Now, she gets nervous when someone she knows says her name aloud in public or when she has to provide her name to order food.

"I'm always concerned of who’s around me," Freeman said. "I’ve lost my name, I've lost my reputation, and I've lost my sense of security all because a group of people, starting with number 45 and his ally Rudy Giuliani, decided to scapegoat me and my daughter Shaye to push their own lies about how the presidential election was stolen."

"I've lost my name, and I've lost my reputation. I've lost my sense of security — all because a group of people... scapegoat[ed] me and my daughter, Shaye, to push their own lies about how the Presidential election was stolen." - Ruby Freeman, former Georgia election worker

Twitter: @January6thCmte

Moss also testified that after the election, she received a call from her grandmother "screaming at the top of her lungs" after people showed up at her home looking for Moss and Freeman. It had been her grandmother who had instilled in her the importance of exercising her right to vote — something that previous generations of her family had been denied as Black Americans.

The attacks by Trump and threats toward her family made Moss feel "horrible" for deciding to be an elections worker, she testified.

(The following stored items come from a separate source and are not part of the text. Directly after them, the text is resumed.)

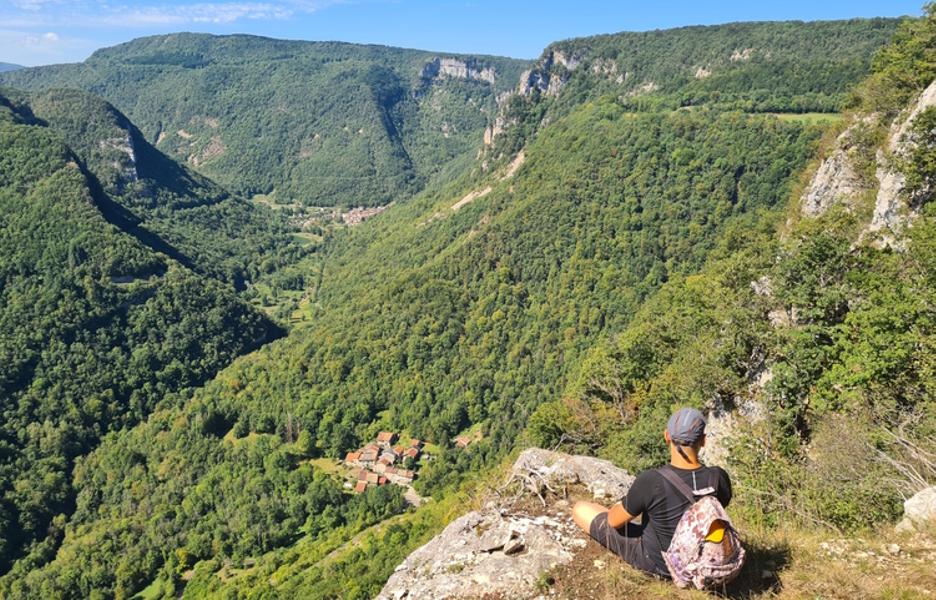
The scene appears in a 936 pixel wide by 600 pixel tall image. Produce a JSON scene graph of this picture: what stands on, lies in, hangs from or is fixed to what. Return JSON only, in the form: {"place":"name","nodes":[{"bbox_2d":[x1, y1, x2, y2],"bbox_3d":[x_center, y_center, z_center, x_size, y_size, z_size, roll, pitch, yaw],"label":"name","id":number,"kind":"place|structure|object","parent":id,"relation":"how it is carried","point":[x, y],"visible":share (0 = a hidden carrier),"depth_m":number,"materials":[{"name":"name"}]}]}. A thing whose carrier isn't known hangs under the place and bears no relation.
{"place":"outdoors","nodes":[
{"label":"outdoors","id":0,"kind":"place"},
{"bbox_2d":[0,61,25,72],"label":"distant hill","id":1,"kind":"structure","parent":0,"point":[18,66],"materials":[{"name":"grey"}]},
{"bbox_2d":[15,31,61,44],"label":"cloud","id":2,"kind":"structure","parent":0,"point":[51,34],"materials":[{"name":"white"}]},
{"bbox_2d":[0,80,292,591],"label":"mountain","id":3,"kind":"structure","parent":0,"point":[2,288],"materials":[{"name":"green plant"}]},
{"bbox_2d":[101,133,138,180],"label":"rock face","id":4,"kind":"object","parent":3,"relation":"on","point":[131,150],"visible":0.44},
{"bbox_2d":[0,0,334,26],"label":"cloud","id":5,"kind":"structure","parent":0,"point":[237,13],"materials":[{"name":"white"}]},
{"bbox_2d":[1,32,528,207],"label":"mountain","id":6,"kind":"structure","parent":0,"point":[244,36],"materials":[{"name":"green stone"}]},
{"bbox_2d":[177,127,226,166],"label":"bare slope","id":7,"kind":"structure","parent":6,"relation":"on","point":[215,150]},
{"bbox_2d":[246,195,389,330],"label":"valley","id":8,"kind":"structure","parent":0,"point":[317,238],"materials":[{"name":"green plant"}]},
{"bbox_2d":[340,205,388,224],"label":"village","id":9,"kind":"object","parent":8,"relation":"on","point":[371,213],"visible":0.61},
{"bbox_2d":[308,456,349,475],"label":"meadow","id":10,"kind":"structure","parent":0,"point":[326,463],"materials":[{"name":"green plant"}]},
{"bbox_2d":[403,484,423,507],"label":"road","id":11,"kind":"structure","parent":0,"point":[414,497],"materials":[{"name":"grey concrete"}]},
{"bbox_2d":[418,56,496,85],"label":"cliff","id":12,"kind":"structure","parent":0,"point":[447,66],"visible":0.58,"materials":[{"name":"grey stone"}]},
{"bbox_2d":[0,0,934,69],"label":"sky","id":13,"kind":"structure","parent":0,"point":[302,8],"materials":[{"name":"blue"}]},
{"bbox_2d":[46,18,907,599],"label":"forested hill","id":14,"kind":"structure","parent":0,"point":[492,197],"materials":[{"name":"green plant"}]},
{"bbox_2d":[345,451,361,465],"label":"house","id":15,"kind":"structure","parent":14,"relation":"on","point":[351,459],"materials":[{"name":"orange tile"}]},
{"bbox_2d":[354,478,369,492],"label":"house","id":16,"kind":"structure","parent":14,"relation":"on","point":[362,486],"materials":[{"name":"orange tile"}]},
{"bbox_2d":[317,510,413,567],"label":"dirt track","id":17,"kind":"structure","parent":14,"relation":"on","point":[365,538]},
{"bbox_2d":[357,445,379,462],"label":"house","id":18,"kind":"structure","parent":14,"relation":"on","point":[371,456],"materials":[{"name":"brown tile"}]},
{"bbox_2d":[356,470,383,489],"label":"house","id":19,"kind":"structure","parent":14,"relation":"on","point":[374,477],"materials":[{"name":"brown tile"}]},
{"bbox_2d":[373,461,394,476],"label":"house","id":20,"kind":"structure","parent":14,"relation":"on","point":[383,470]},
{"bbox_2d":[343,430,426,492],"label":"village","id":21,"kind":"object","parent":14,"relation":"on","point":[365,452],"visible":0.91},
{"bbox_2d":[376,431,396,445],"label":"house","id":22,"kind":"structure","parent":14,"relation":"on","point":[389,434],"materials":[{"name":"orange tile"}]},
{"bbox_2d":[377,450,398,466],"label":"house","id":23,"kind":"structure","parent":14,"relation":"on","point":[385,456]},
{"bbox_2d":[386,468,414,485],"label":"house","id":24,"kind":"structure","parent":14,"relation":"on","point":[407,479],"materials":[{"name":"stone"}]},
{"bbox_2d":[401,445,421,461],"label":"house","id":25,"kind":"structure","parent":14,"relation":"on","point":[412,454],"materials":[{"name":"red tile"}]},
{"bbox_2d":[453,435,472,448],"label":"house","id":26,"kind":"structure","parent":14,"relation":"on","point":[461,441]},
{"bbox_2d":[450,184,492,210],"label":"rock outcrop","id":27,"kind":"object","parent":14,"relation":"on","point":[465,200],"visible":0.45,"materials":[{"name":"beige stone"}]},
{"bbox_2d":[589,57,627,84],"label":"rock face","id":28,"kind":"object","parent":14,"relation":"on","point":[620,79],"visible":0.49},
{"bbox_2d":[376,448,635,599],"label":"rock","id":29,"kind":"object","parent":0,"point":[454,525],"visible":0.77,"depth_m":5.16,"materials":[{"name":"grey stone"}]},
{"bbox_2d":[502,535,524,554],"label":"rock","id":30,"kind":"object","parent":29,"relation":"on","point":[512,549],"visible":0.95,"depth_m":4.74,"materials":[{"name":"grey stone"}]},
{"bbox_2d":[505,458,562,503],"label":"dead branch","id":31,"kind":"object","parent":29,"relation":"on","point":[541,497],"visible":0.78,"depth_m":5.73,"materials":[{"name":"wood"}]},
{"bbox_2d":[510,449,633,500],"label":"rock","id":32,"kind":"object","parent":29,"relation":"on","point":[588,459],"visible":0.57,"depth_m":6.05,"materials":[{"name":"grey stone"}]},
{"bbox_2d":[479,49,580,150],"label":"rock cliff","id":33,"kind":"structure","parent":0,"point":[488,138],"visible":0.41,"materials":[{"name":"grey stone"}]},
{"bbox_2d":[537,3,934,525],"label":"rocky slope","id":34,"kind":"structure","parent":0,"point":[931,90],"materials":[{"name":"green plant"}]},
{"bbox_2d":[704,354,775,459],"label":"rock outcrop","id":35,"kind":"object","parent":34,"relation":"on","point":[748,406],"visible":0.33,"depth_m":12.39,"materials":[{"name":"grey stone"}]},
{"bbox_2d":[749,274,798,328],"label":"rock","id":36,"kind":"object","parent":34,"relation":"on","point":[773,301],"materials":[{"name":"grey stone"}]},
{"bbox_2d":[797,116,868,221],"bbox_3d":[8.908,-2.802,16.609,2.012,3.347,2.963,0,14,0],"label":"rock face","id":37,"kind":"object","parent":34,"relation":"on","point":[821,168],"visible":0.48,"depth_m":16.38},
{"bbox_2d":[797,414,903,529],"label":"shrub","id":38,"kind":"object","parent":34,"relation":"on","point":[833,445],"visible":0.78,"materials":[{"name":"green plant"}]},
{"bbox_2d":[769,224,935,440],"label":"tree","id":39,"kind":"object","parent":34,"relation":"on","point":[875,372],"visible":0.91,"depth_m":10.72,"materials":[{"name":"green plant"}]},
{"bbox_2d":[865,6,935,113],"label":"tree","id":40,"kind":"object","parent":34,"relation":"on","point":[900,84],"visible":0.82,"depth_m":15.52,"materials":[{"name":"green plant"}]},
{"bbox_2d":[870,81,935,249],"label":"rock face","id":41,"kind":"object","parent":34,"relation":"on","point":[913,115],"visible":0.53,"depth_m":13.24},
{"bbox_2d":[876,415,935,498],"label":"bare shrub","id":42,"kind":"object","parent":34,"relation":"on","point":[907,447],"visible":0.7,"depth_m":6.49,"materials":[{"name":"plant"}]},
{"bbox_2d":[540,512,935,599],"label":"grassy ground","id":43,"kind":"structure","parent":0,"point":[658,584],"materials":[{"name":"brown plant"}]},
{"bbox_2d":[569,405,735,584],"bbox_3d":[1.016,1.077,3.851,0.756,1.131,0.756,0,14,0],"label":"man","id":44,"kind":"object","parent":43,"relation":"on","point":[682,454],"visible":0.85,"depth_m":3.75},
{"bbox_2d":[653,468,740,589],"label":"backpack","id":45,"kind":"object","parent":44,"relation":"attached to","point":[700,504],"visible":0.71,"depth_m":3.47,"materials":[{"name":"fabric"}]},
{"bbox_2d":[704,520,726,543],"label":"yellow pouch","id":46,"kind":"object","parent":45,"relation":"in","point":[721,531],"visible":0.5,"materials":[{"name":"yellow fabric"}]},
{"bbox_2d":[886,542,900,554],"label":"rock","id":47,"kind":"object","parent":43,"relation":"on","point":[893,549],"visible":0.95,"depth_m":4.41,"materials":[{"name":"stone"}]},
{"bbox_2d":[896,486,935,531],"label":"rock","id":48,"kind":"object","parent":43,"relation":"on","point":[909,511],"visible":0.82,"depth_m":5.09,"materials":[{"name":"stone"}]},
{"bbox_2d":[765,112,839,124],"label":"meadow","id":49,"kind":"structure","parent":0,"point":[817,115],"materials":[{"name":"green plant"}]}
]}

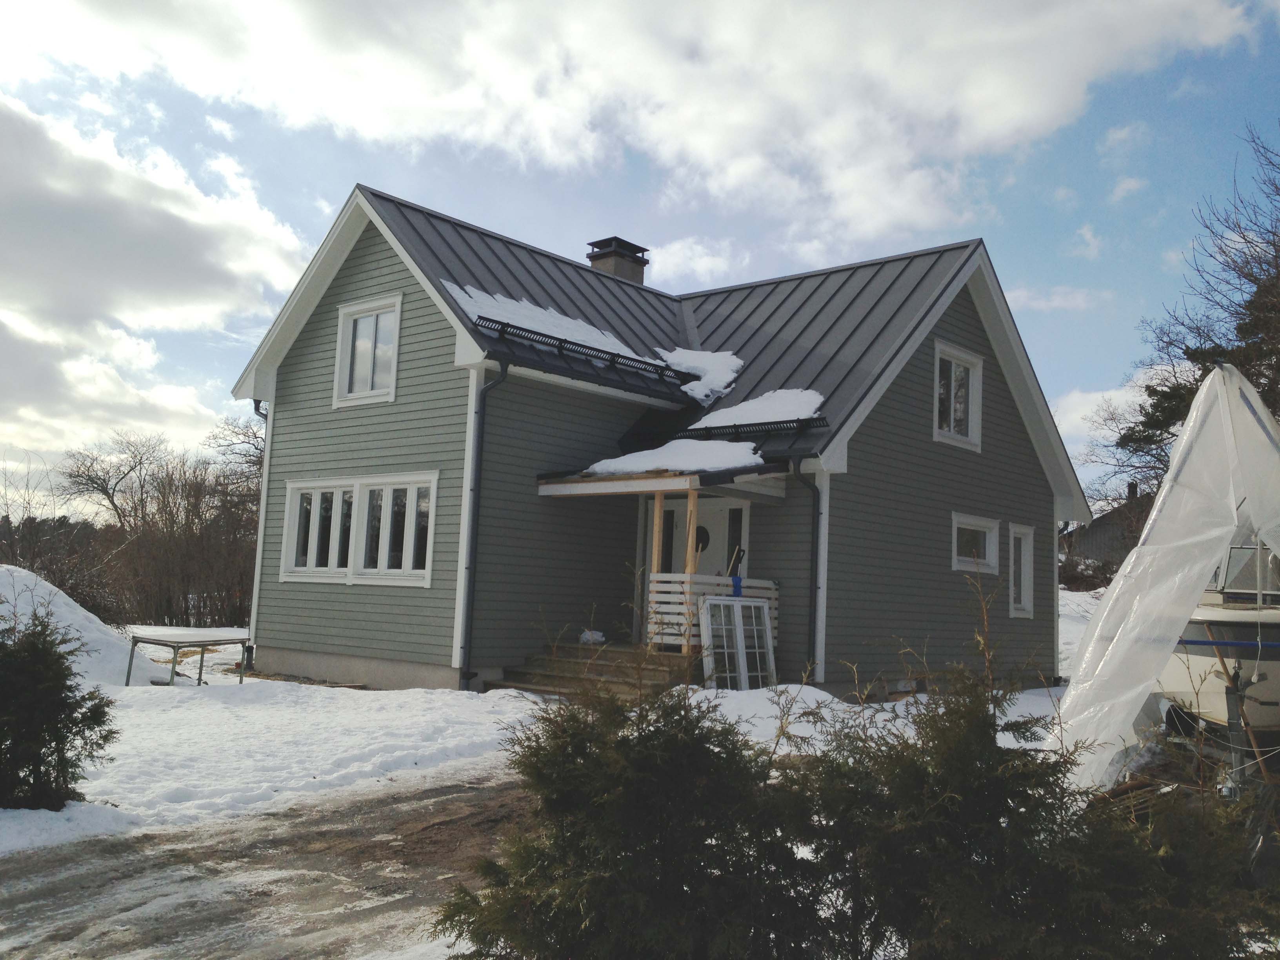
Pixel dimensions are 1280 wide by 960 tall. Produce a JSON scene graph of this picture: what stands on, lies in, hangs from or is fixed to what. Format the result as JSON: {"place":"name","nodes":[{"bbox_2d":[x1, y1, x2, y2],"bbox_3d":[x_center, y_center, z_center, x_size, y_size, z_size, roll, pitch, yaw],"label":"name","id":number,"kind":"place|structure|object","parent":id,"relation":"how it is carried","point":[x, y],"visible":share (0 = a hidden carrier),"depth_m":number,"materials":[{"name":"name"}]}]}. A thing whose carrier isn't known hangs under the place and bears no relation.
{"place":"outdoors","nodes":[
{"label":"outdoors","id":0,"kind":"place"},
{"bbox_2d":[0,94,305,462],"label":"cloud","id":1,"kind":"structure","parent":0,"point":[35,246],"materials":[{"name":"white"}]},
{"bbox_2d":[0,767,539,959],"label":"driveway","id":2,"kind":"structure","parent":0,"point":[449,819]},
{"bbox_2d":[0,634,1078,854],"label":"snowy ground","id":3,"kind":"structure","parent":0,"point":[27,810],"materials":[{"name":"white snow"}]},
{"bbox_2d":[0,608,117,810],"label":"shrub","id":4,"kind":"object","parent":3,"relation":"on","point":[59,679],"visible":0.99,"depth_m":7.23,"materials":[{"name":"green plant"}]},
{"bbox_2d":[0,565,173,686],"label":"snow pile","id":5,"kind":"object","parent":3,"relation":"on","point":[11,592],"visible":0.69,"depth_m":15.58,"materials":[{"name":"white snow"}]},
{"bbox_2d":[124,627,248,687],"bbox_3d":[-5.744,2.301,15.555,1.049,0.688,1.334,-1,-6,27],"label":"table","id":6,"kind":"object","parent":3,"relation":"on","point":[202,641],"visible":0.99,"depth_m":15.30,"materials":[{"name":"metal"}]},
{"bbox_2d":[492,642,696,699],"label":"porch steps","id":7,"kind":"structure","parent":3,"relation":"on","point":[653,676],"depth_m":13.76,"materials":[{"name":"brown wood"}]},
{"bbox_2d":[577,628,606,643],"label":"plastic bag","id":8,"kind":"object","parent":7,"relation":"on","point":[600,638],"visible":0.73,"depth_m":14.91,"materials":[{"name":"white plastic"}]},
{"bbox_2d":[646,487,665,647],"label":"porch post","id":9,"kind":"object","parent":7,"relation":"on","point":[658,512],"visible":0.79,"depth_m":13.68,"materials":[{"name":"brown wood"}]},
{"bbox_2d":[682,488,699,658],"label":"porch post","id":10,"kind":"object","parent":7,"relation":"on","point":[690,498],"visible":0.69,"depth_m":13.73,"materials":[{"name":"brown wood"}]},
{"bbox_2d":[645,576,778,649],"bbox_3d":[0.886,1.568,14.568,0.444,0.867,1.574,-3,-8,41],"label":"porch railing","id":11,"kind":"object","parent":7,"relation":"on","point":[677,606],"visible":0.43,"depth_m":14.26,"materials":[{"name":"white wood"}]},
{"bbox_2d":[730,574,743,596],"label":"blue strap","id":12,"kind":"object","parent":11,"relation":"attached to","point":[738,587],"visible":0.67,"depth_m":14.68,"materials":[{"name":"blue plastic"}]},
{"bbox_2d":[698,594,775,689],"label":"window frame","id":13,"kind":"structure","parent":3,"relation":"on","point":[735,606],"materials":[{"name":"white paint"}]},
{"bbox_2d":[1,0,1271,249],"label":"cloud","id":14,"kind":"structure","parent":0,"point":[1042,108],"materials":[{"name":"white"}]},
{"bbox_2d":[0,0,1278,516],"label":"sky","id":15,"kind":"structure","parent":0,"point":[260,321],"materials":[{"name":"blue"}]},
{"bbox_2d":[225,180,1087,699],"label":"house","id":16,"kind":"structure","parent":0,"point":[990,444],"depth_m":15.86,"materials":[{"name":"paint"}]},
{"bbox_2d":[246,399,271,665],"bbox_3d":[-5.354,0.635,17.508,0.491,3.812,0.316,-3,-8,41],"label":"downspout","id":17,"kind":"object","parent":16,"relation":"attached to","point":[258,550],"visible":0.52,"depth_m":17.49,"materials":[{"name":"metal"}]},
{"bbox_2d":[279,471,438,586],"bbox_3d":[-3.502,0.586,15.225,2.919,1.442,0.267,-3,-8,41],"label":"window","id":18,"kind":"structure","parent":16,"relation":"in","point":[295,496],"depth_m":15.12,"materials":[{"name":"white"}]},
{"bbox_2d":[333,295,401,406],"bbox_3d":[-3.448,-1.664,15.804,1.261,1.487,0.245,-3,-8,41],"label":"window","id":19,"kind":"structure","parent":16,"relation":"in","point":[351,310],"depth_m":15.88,"materials":[{"name":"white"}]},
{"bbox_2d":[459,355,509,689],"bbox_3d":[-1.762,0.358,14.091,0.542,4.016,0.352,-3,-8,41],"label":"downspout","id":20,"kind":"object","parent":16,"relation":"attached to","point":[467,622],"visible":0.96,"depth_m":14.15,"materials":[{"name":"black metal"}]},
{"bbox_2d":[444,281,666,366],"bbox_3d":[-1.115,-2.081,16.801,2.064,0.487,3.160,-3,-8,41],"label":"snow patch","id":21,"kind":"object","parent":16,"relation":"on","point":[470,289],"visible":0.45,"depth_m":16.17,"materials":[{"name":"white snow"}]},
{"bbox_2d":[474,314,696,382],"bbox_3d":[-0.582,-1.639,15.536,0.452,0.221,3.306,-3,-8,41],"label":"snow guard","id":22,"kind":"object","parent":16,"relation":"attached to","point":[507,326],"visible":0.93,"depth_m":15.27,"materials":[{"name":"black metal"}]},
{"bbox_2d":[586,236,649,284],"bbox_3d":[-0.428,-3.214,20.776,0.771,1.576,0.772,-3,-8,41],"label":"chimney","id":23,"kind":"object","parent":16,"relation":"on","point":[618,267],"visible":0.52,"depth_m":20.58,"materials":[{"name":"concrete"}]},
{"bbox_2d":[538,462,787,498],"bbox_3d":[0.291,-0.066,14.557,2.447,0.400,2.312,-3,-8,41],"label":"porch roof","id":24,"kind":"structure","parent":16,"relation":"attached to","point":[600,488],"depth_m":14.00,"materials":[{"name":"white wood"}]},
{"bbox_2d":[583,438,767,475],"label":"snow patch","id":25,"kind":"structure","parent":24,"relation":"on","point":[629,455],"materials":[{"name":"white snow"}]},
{"bbox_2d":[658,347,744,397],"bbox_3d":[0.802,-1.561,17.932,1.674,0.605,1.449,-3,-8,41],"label":"snow patch","id":26,"kind":"object","parent":16,"relation":"on","point":[703,356],"visible":0.68,"depth_m":17.43,"materials":[{"name":"white snow"}]},
{"bbox_2d":[656,496,749,580],"bbox_3d":[0.772,1.384,15.540,1.451,2.338,0.182,-3,-8,41],"label":"front door","id":27,"kind":"structure","parent":16,"relation":"in","point":[714,550],"depth_m":15.51,"materials":[{"name":"white paint"}]},
{"bbox_2d":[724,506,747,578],"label":"sidelight window","id":28,"kind":"structure","parent":16,"relation":"in","point":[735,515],"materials":[{"name":"glass"}]},
{"bbox_2d":[685,386,826,429],"bbox_3d":[1.581,-0.913,15.925,1.946,0.443,1.259,-3,-8,41],"label":"snow patch","id":29,"kind":"object","parent":16,"relation":"on","point":[777,393],"visible":0.65,"depth_m":15.50,"materials":[{"name":"white snow"}]},
{"bbox_2d":[686,415,829,436],"bbox_3d":[1.353,-0.638,14.949,1.995,0.182,0.343,-3,-8,41],"label":"snow guard","id":30,"kind":"object","parent":16,"relation":"attached to","point":[770,423],"visible":0.88,"depth_m":14.76,"materials":[{"name":"black metal"}]},
{"bbox_2d":[789,459,822,680],"bbox_3d":[1.965,1.028,14.415,0.314,2.881,0.550,-3,-8,41],"label":"downspout","id":31,"kind":"object","parent":16,"relation":"attached to","point":[815,598],"visible":0.94,"depth_m":14.48,"materials":[{"name":"black metal"}]},
{"bbox_2d":[933,340,982,450],"bbox_3d":[4.252,-1.150,16.737,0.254,1.515,1.248,-3,-8,41],"label":"window","id":32,"kind":"structure","parent":16,"relation":"in","point":[952,418],"depth_m":16.87,"materials":[{"name":"white"}]},
{"bbox_2d":[950,510,1000,572],"bbox_3d":[4.441,0.848,16.488,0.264,0.870,1.362,-3,-8,41],"label":"window","id":33,"kind":"structure","parent":16,"relation":"in","point":[955,539],"depth_m":16.63,"materials":[{"name":"white glass"}]},
{"bbox_2d":[1007,523,1034,617],"bbox_3d":[5.328,1.274,17.430,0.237,1.514,0.779,-3,-8,41],"label":"window","id":34,"kind":"structure","parent":16,"relation":"in","point":[1021,592],"depth_m":17.54,"materials":[{"name":"white"}]},
{"bbox_2d":[642,236,747,287],"label":"cloud","id":35,"kind":"structure","parent":0,"point":[706,262],"materials":[{"name":"white"}]},
{"bbox_2d":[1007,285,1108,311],"label":"cloud","id":36,"kind":"structure","parent":0,"point":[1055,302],"materials":[{"name":"white"}]},
{"bbox_2d":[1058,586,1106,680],"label":"snow bank","id":37,"kind":"structure","parent":0,"point":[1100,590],"materials":[{"name":"white snow"}]},
{"bbox_2d":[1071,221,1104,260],"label":"cloud","id":38,"kind":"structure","parent":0,"point":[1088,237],"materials":[{"name":"white"}]},
{"bbox_2d":[1050,383,1147,456],"label":"cloud","id":39,"kind":"structure","parent":0,"point":[1055,420],"materials":[{"name":"white"}]},
{"bbox_2d":[1061,480,1149,572],"label":"distant house","id":40,"kind":"structure","parent":0,"point":[1106,531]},
{"bbox_2d":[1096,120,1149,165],"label":"cloud","id":41,"kind":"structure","parent":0,"point":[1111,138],"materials":[{"name":"white"}]},
{"bbox_2d":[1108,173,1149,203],"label":"cloud","id":42,"kind":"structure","parent":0,"point":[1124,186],"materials":[{"name":"white"}]},
{"label":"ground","id":43,"kind":"structure","parent":0},
{"bbox_2d":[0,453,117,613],"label":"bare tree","id":44,"kind":"object","parent":43,"relation":"on","point":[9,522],"visible":0.72,"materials":[{"name":"brown plant"}]},
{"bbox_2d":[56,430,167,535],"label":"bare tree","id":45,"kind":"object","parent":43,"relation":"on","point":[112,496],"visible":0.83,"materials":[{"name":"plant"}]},
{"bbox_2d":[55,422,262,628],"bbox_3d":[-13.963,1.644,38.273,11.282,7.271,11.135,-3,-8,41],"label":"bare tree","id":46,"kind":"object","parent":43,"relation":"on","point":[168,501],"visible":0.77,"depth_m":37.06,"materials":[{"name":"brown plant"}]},
{"bbox_2d":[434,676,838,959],"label":"shrub","id":47,"kind":"object","parent":43,"relation":"on","point":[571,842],"visible":0.95,"depth_m":3.91,"materials":[{"name":"green plant"}]},
{"bbox_2d":[792,657,1269,959],"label":"shrub","id":48,"kind":"object","parent":43,"relation":"on","point":[968,738],"visible":0.91,"depth_m":3.91,"materials":[{"name":"green plant"}]},
{"bbox_2d":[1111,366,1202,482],"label":"evergreen tree","id":49,"kind":"object","parent":43,"relation":"on","point":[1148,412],"visible":0.28,"depth_m":33.39,"materials":[{"name":"plant"}]},
{"bbox_2d":[1052,358,1279,796],"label":"plastic sheet","id":50,"kind":"object","parent":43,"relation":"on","point":[1199,412],"visible":0.94,"depth_m":8.56,"materials":[{"name":"white plastic"}]},
{"bbox_2d":[1089,127,1279,538],"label":"bare tree","id":51,"kind":"object","parent":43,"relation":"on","point":[1257,377],"visible":0.73,"depth_m":24.08,"materials":[{"name":"brown plant"}]},
{"bbox_2d":[1158,536,1279,738],"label":"boat","id":52,"kind":"object","parent":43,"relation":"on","point":[1172,681],"visible":0.55,"depth_m":11.08,"materials":[{"name":"white plastic"}]},
{"bbox_2d":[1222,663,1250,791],"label":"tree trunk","id":53,"kind":"object","parent":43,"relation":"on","point":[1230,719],"visible":0.78,"materials":[{"name":"grey metal"}]},
{"bbox_2d":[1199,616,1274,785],"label":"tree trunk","id":54,"kind":"object","parent":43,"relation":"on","point":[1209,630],"visible":0.83,"materials":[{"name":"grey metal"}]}
]}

"I could have done anything else, but that's what I decided to do and now people are lying and spreading rumors and lies and attacking my mom," Moss said. "I felt so bad. I just felt bad for my mom, and I felt horrible for picking this job and being the one that always wants to help and always there and never missing not one election. I just felt like it was my fault for putting my family in this situation."

To close out the hearing, Schiff urged viewers not to take US democracy for granted, adding that Trump's attempts to overturn the election and the deadly attack on the Capitol showed just how fragile it is.

"If the most powerful person in the world can bring the full weight of the presidency down on an ordinary citizen, who is merely doing her job, with a lie as big and heavy as a mountain, who among us is safe?" Schiff said. "None of us is. None of us."